How best to add structural complexity to cloud microphysics parameterization schemes?

Bulk cloud microphysics parameterization schemes represent highly complex cloud and precipitation particle distributions via moments of these distributions (e.g. liquid water content, number concentration) that are evolved in time via simple relationships. These schemes are thus gross approximations of an arbitrarily complex natural system, and these approximations result in forecast error in numerical weather models. A flexible rain microphysics parameterization, the Bayesian Observationally-constrained Statistical-physical Scheme (BOSS) has been developed that is capable of evolving any choice of drop-size distribution moments using a series of power laws to represent cloud microphysical processes such as evaporation, droplet collision-coalescence and breakup.
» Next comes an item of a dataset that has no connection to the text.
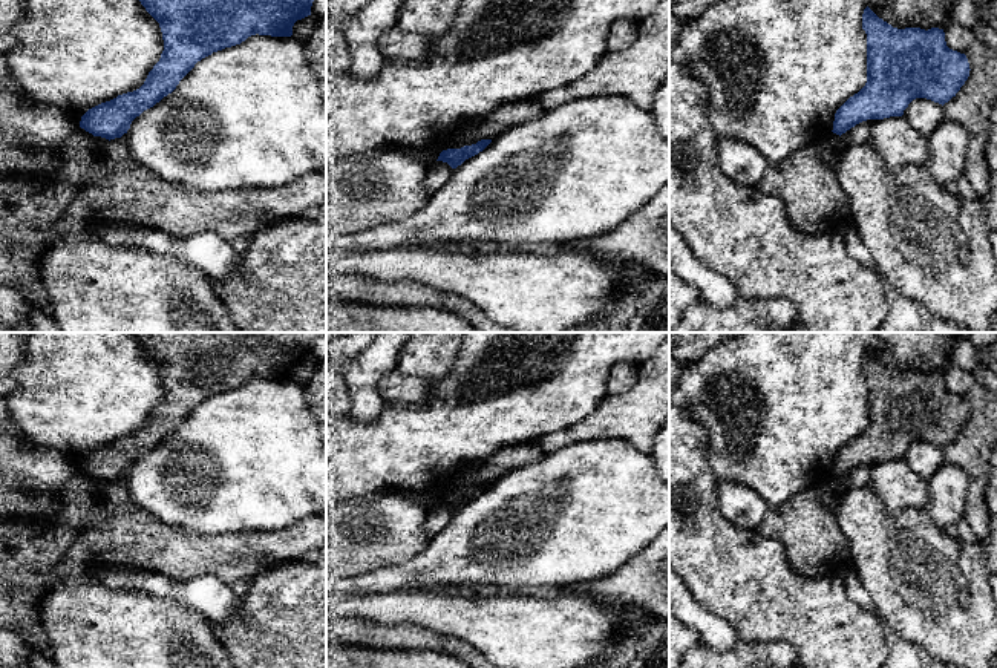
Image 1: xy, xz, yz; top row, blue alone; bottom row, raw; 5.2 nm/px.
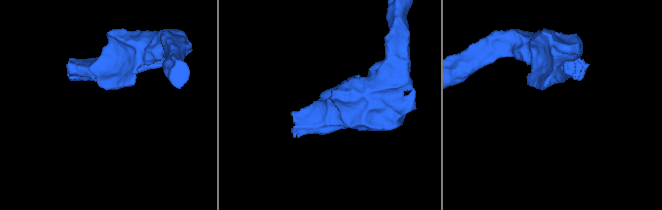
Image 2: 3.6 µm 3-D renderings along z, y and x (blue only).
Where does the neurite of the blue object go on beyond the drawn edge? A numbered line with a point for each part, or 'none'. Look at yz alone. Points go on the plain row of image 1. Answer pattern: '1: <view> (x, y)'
none

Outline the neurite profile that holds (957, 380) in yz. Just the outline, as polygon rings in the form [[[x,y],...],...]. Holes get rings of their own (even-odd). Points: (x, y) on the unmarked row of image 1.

The complexity of BOSS can therefore be altered either by changing the number and choice of prognostic drop size distribution moments, or by changing the number of power law terms that represent microphysical processes. In either case, increased complexity results in an increase in the numbers of free parameters to fit to observations, e.g. via Markov Chain Monte Carlo (MCMC) sampling. However, we find that increasing scheme complexity by adding prognostic moments is of more value than by adding power law terms, owing to natural co-variability of drop-size distribution moments. Furthermore, when a single power law is used, MCMC-based estimation of the model parameters is greatly simplified because the underlying parameter probability distribution more closely resembles a Gaussian distribution.